One of my workmates took on the the Grand Public Transport Challenge for Munich last weekend. The Challenge – that is visiting all train stations of the Munich S-Bahn and U-Bahn public transit network in 24h. I think he took an extra 2h hours, which in the end, is still a remarkable achievement. I am pretty sure he could have made it in less than 24h though if he had been supported by the App that is still missing. So today, I am calling for the Grand Public Transit App Challenge. The challenge actually consists of two parts.
- The first part is for the developers. Build an app that provides real time traffic information and supports users to navigate through the whole public transit network of a city in the shortest time possible. And by support, I mean – real support. Not just showing departure times or live traffic information. Actually calculating the „best“ possible route for users in real-time based on real-time information. Note that I am not a developer, so forgive me if I may ignore theories on computer science and algorithms that say that it is not possible… – I believe in you – you can make it work – somehow! Just do the next best thing to perfect then. Start by limiting usage of the public transport network to trains. Once you have worked it out, you can switch to advanced mode by extending the public transport network to busses as well. If you want to make it super-hard, cycling is also allowed. So you can bike between stations as well. Just make sure that you only take bikes on trains during times when it is actually allowed to take them. In some cities, bikes are not allowed during rush hours.

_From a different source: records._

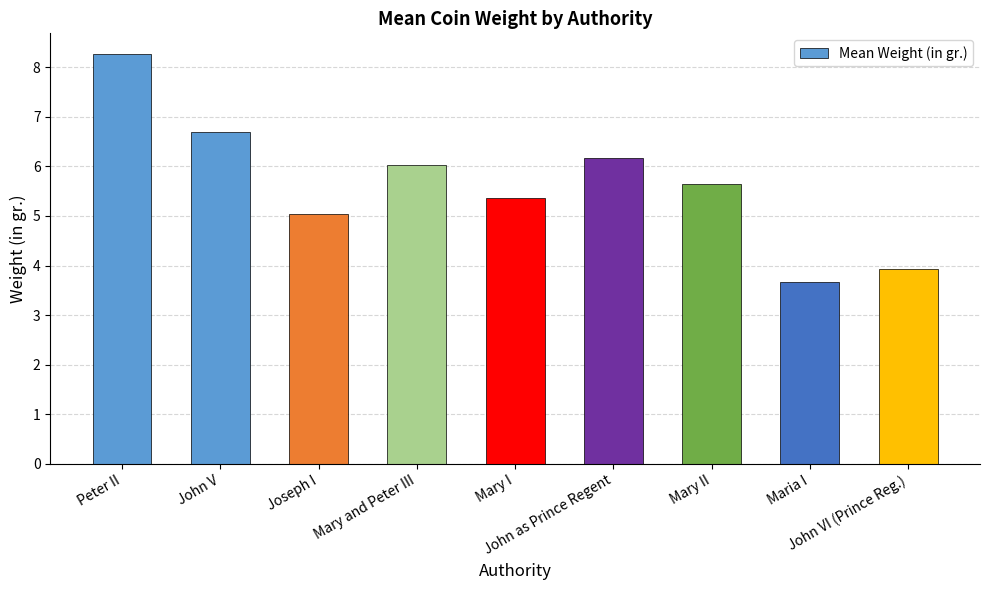

True or false: the data shows 8.3 at Peter II.

True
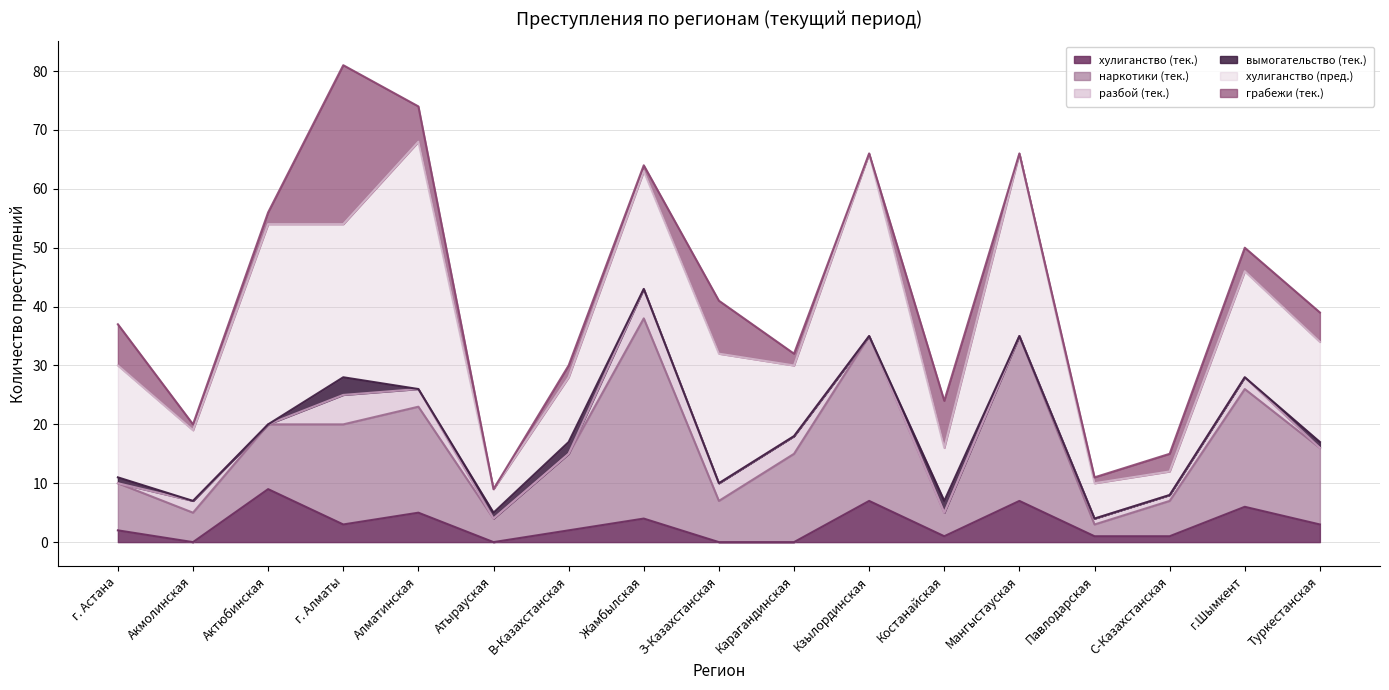

How many series are shown in this chart?

6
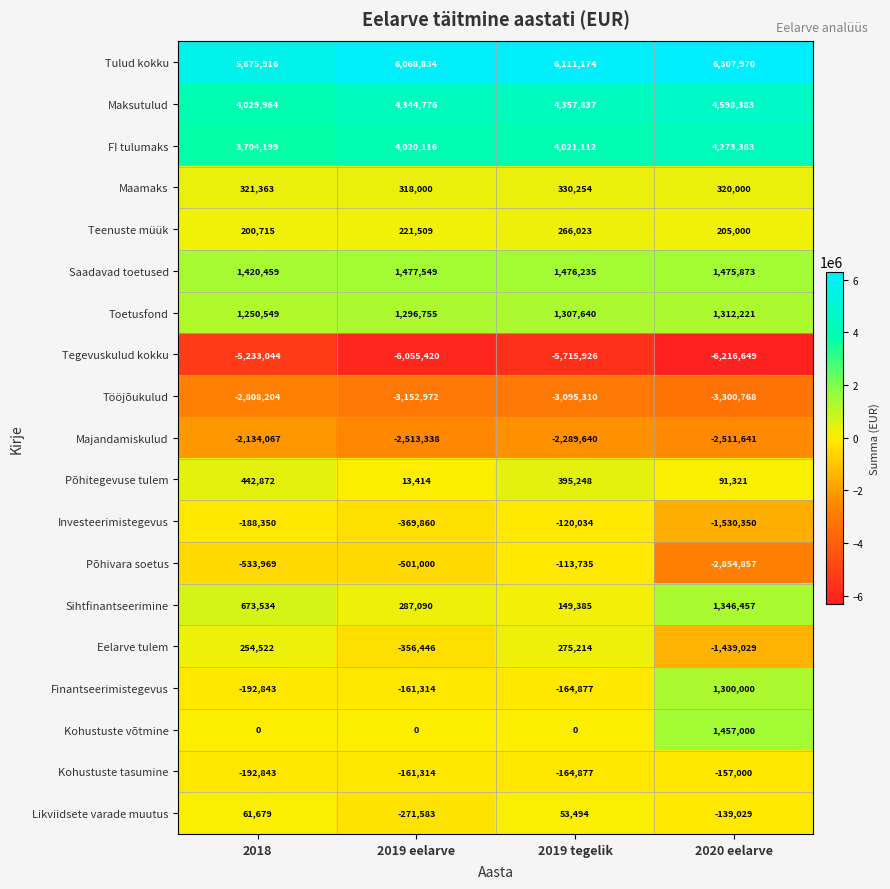

List the labels in order of Investeerimistegevus value, largest first.

2019 tegelik, 2018, 2019 eelarve, 2020 eelarve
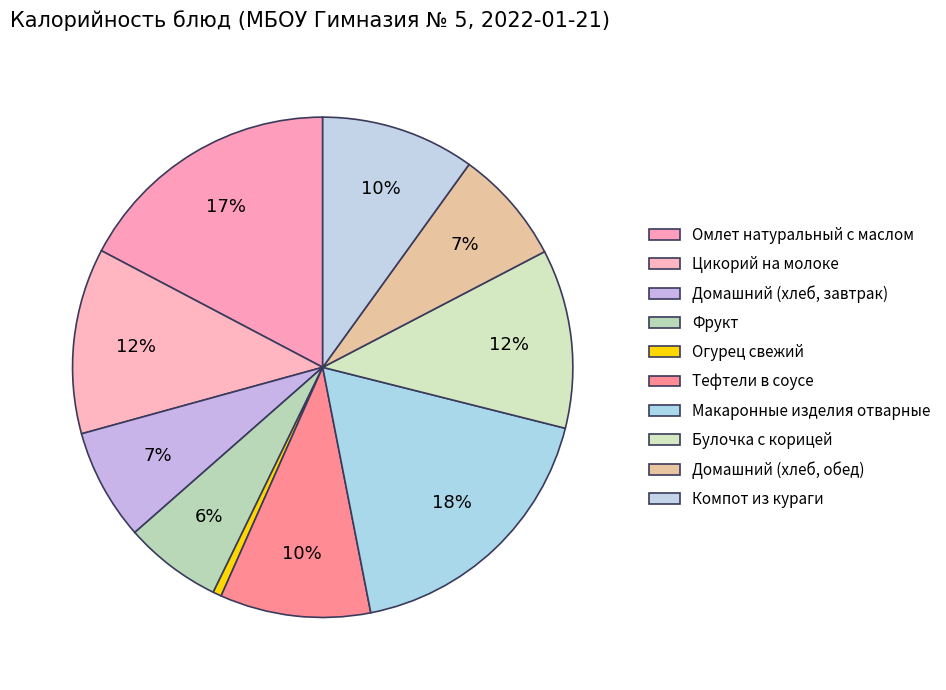

How many segments does this pie chart have?

10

- The second part is for the freaks. Using the app(s) provided by our developers, visit all the train stations in a city in the shortest time possible. In some cities, 24h may not be enough. There is a bit of chance in this, since public transport is … well – not 100% reliable. But hey, that’s part of the challenge and part of the fun you’ll get out of being part of this.

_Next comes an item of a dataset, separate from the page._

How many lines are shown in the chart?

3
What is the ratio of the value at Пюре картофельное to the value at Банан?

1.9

- Of course, developers can also take part in the second part of the challenge and non-technical freaks who want to focus on the second part of the challenge are not excluded from the first part – although they will have a much harder time here I expect…

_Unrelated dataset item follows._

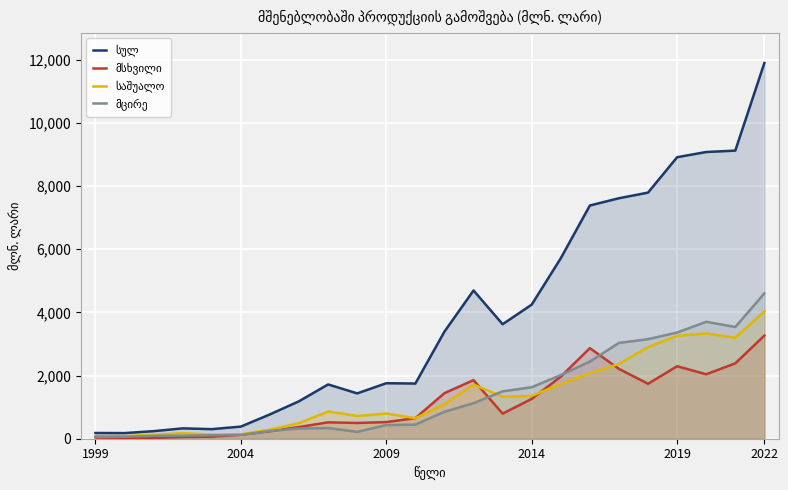

How many values in the მცირე series exceed 852?

12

- You need to provide some kind of proof that you’ve actually been at each of the train stations within your timeframe. So the Apps should track your movements and/or enable you to take photographs at each station.
- Android, iPhone, Blackberry, Symbian-Ovi-Nokia-MeeGo-whatever-it-is-called… all ok.
- Yes, you can sleep on the trains – just don’t forget to track where you’ve been.
- There is a special prize for the least kilometers travelled
- There is also a special prize for the fewest additional station visits
- There is another special prize for visiting all stations by bike only
- Not sure if we should do a special prize for most ticket controls that you were involved in
- And yet another special prize for the cheapest travel fare which is not a flatrate ticket.
- Do not cheat – which is the same as not being evil – but I guess you already knew that.
If you can develop the Grand Public Transit App for a city, the city should also get a prize for Open Data provision.
To get you started, here are some news for your motivation. Today, Google announced live public transit data for Google Maps in a few cities. Also have a look at Stefan Wehrmeyer’s great Transit Pulse map that I came across reading an interview he gave recently.
So what is the Grand Public Transit App Challenge prize? At this stage, fame, glory, personal satisfaction and at least myself being really impressed. Anyone interested in sponsoring the challenge with more than that, please get in touch.
Good luck. May data, code and dedication be with you!